If the church compromises its witness to the Lordship of Christ, then it has ceased to be the church of Jesus Christ. But in proclaiming and living this news as good news, we must be certain that our mode of confession matches the trajectory of the self-giving and self-emptying of the crucified one who loved us and gave himself for us. So question 52 of the Study Catechism asks, “How should I treat non-Christians and people of other religions?” Answer: As much as I can, I should meet friendship with friendship, hostility with kindness, generosity with gratitude, persecution with forbearance, truth with agreement, and error with truth. I should express my faith with humility and devotion as the occasion requires, whether silently or openly, boldly or meekly, by word or by deed. I should avoid compromising the truth on the one hand and being narrow-minded on the other.
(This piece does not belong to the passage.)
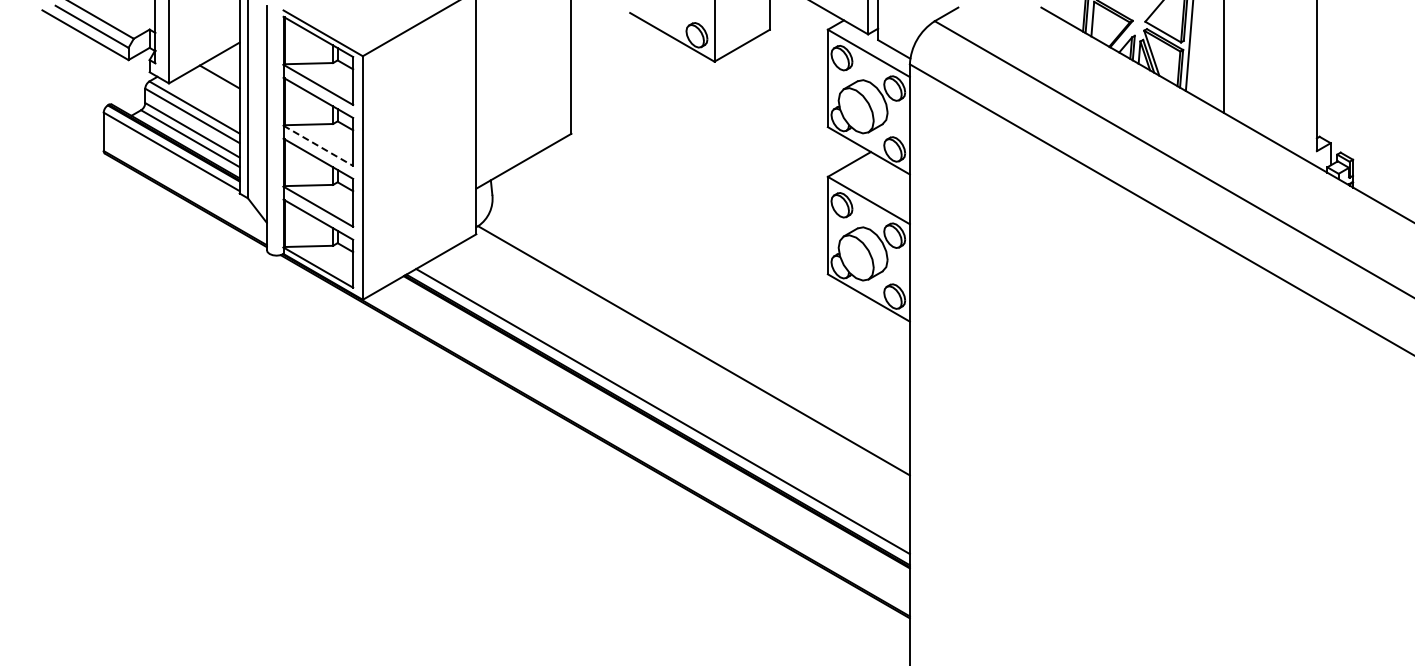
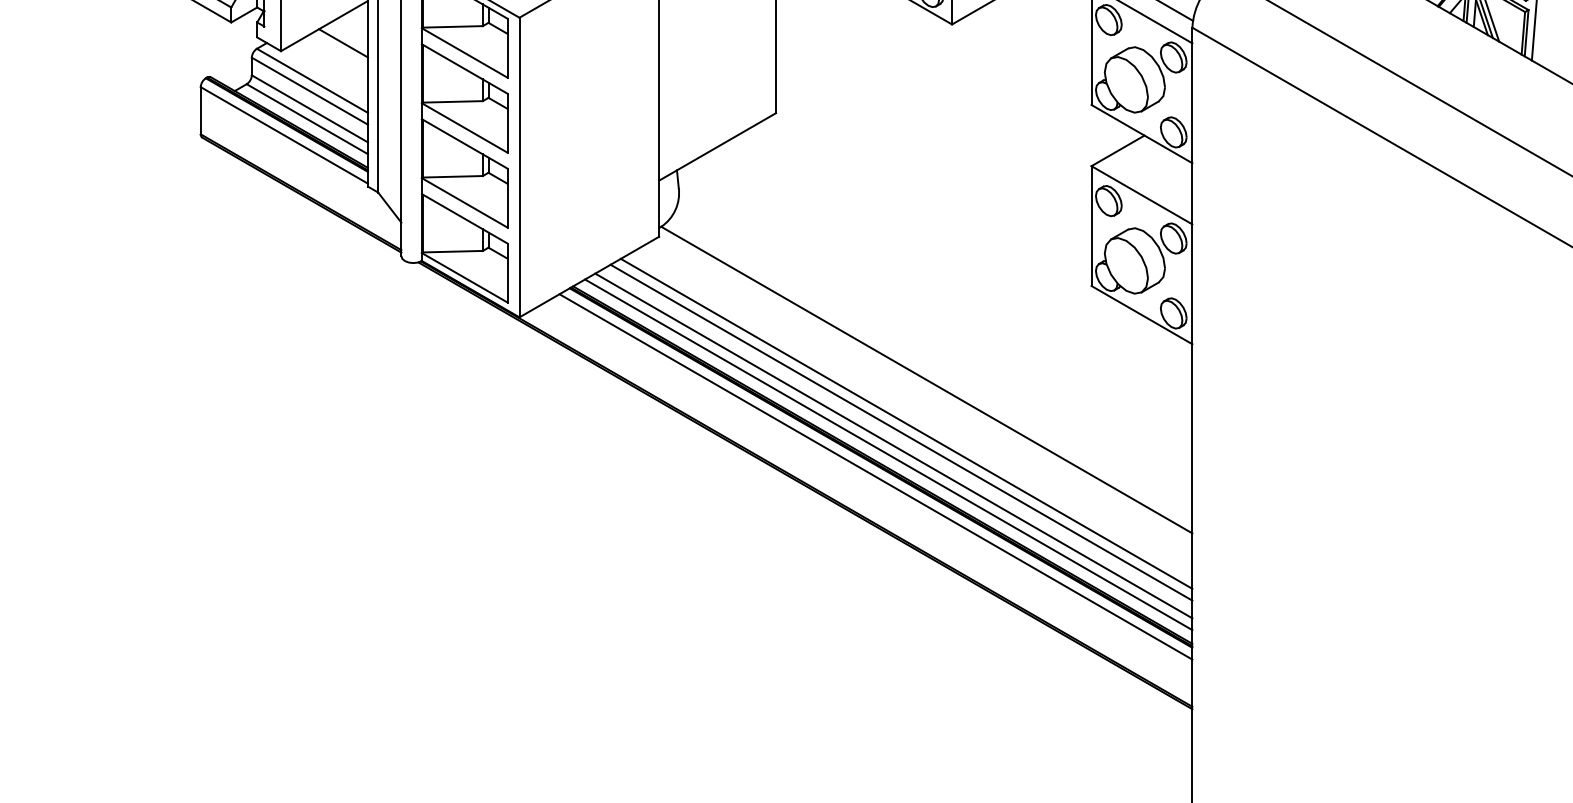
line: (318, 146) -> (464, 128), dashed -> solid
line: (677, 386) -> (906, 424), added
line: (672, 393) -> (900, 432), added
line: (666, 404) -> (893, 446), added
line: (652, 429) -> (875, 476), added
In short, I should always welcome and accept these others in a way that honors and reflects the Lord’s welcome and acceptance of me.”
If this is what the catechism asks of us in relationship to people of other religions, how much more should we deal with friendship, kindness, generosity, and forbearance with our sisters and brothers in Christ. In other words, the virtue we must seek to cultivate is not the American virtue of tolerance, but the biblical virtue of humility. Humility is not the same as tolerance, for humility recognizes that a word of judgment may always be addressed to us, and that there are logs in our own eyes which we need to remove. Humility is the stance that we, as those who are united in baptism to the death and resurrection of our Lord, must seek. We have a long ways to go before we show the kind of compassionate and courageous love which Jesus demonstrated to the tax collectors and sinners as he welcomed them to his table. We forget the scandalous character of his act, as we forget the shameful character of his death on the cross, which he endured for us while we were yet sinners . There will be a profound irony and, indeed, shame if those of us who insist most vociferously that “Jesus is Lord” are also known to be characterized by a lack of humility and love.
But as the catechism states we must also “meet error with truth.” There is no formula — nor has there ever been — a formula for how one measures and mixes truth and forbearance. Paul’s unflagging commitment and unfailing compassion can remind us that we can never compromise on our zeal for truth —or for forbearance. This is neither an easy road to walk nor an easy witness to bear. But let us also be reminded that where the church fails to hold fast to its commitment to Christ as Lord, and therefore to hold and speak this truth in the humility of Christ himself, the loss is not only ours, or the church’s, but also the world’s.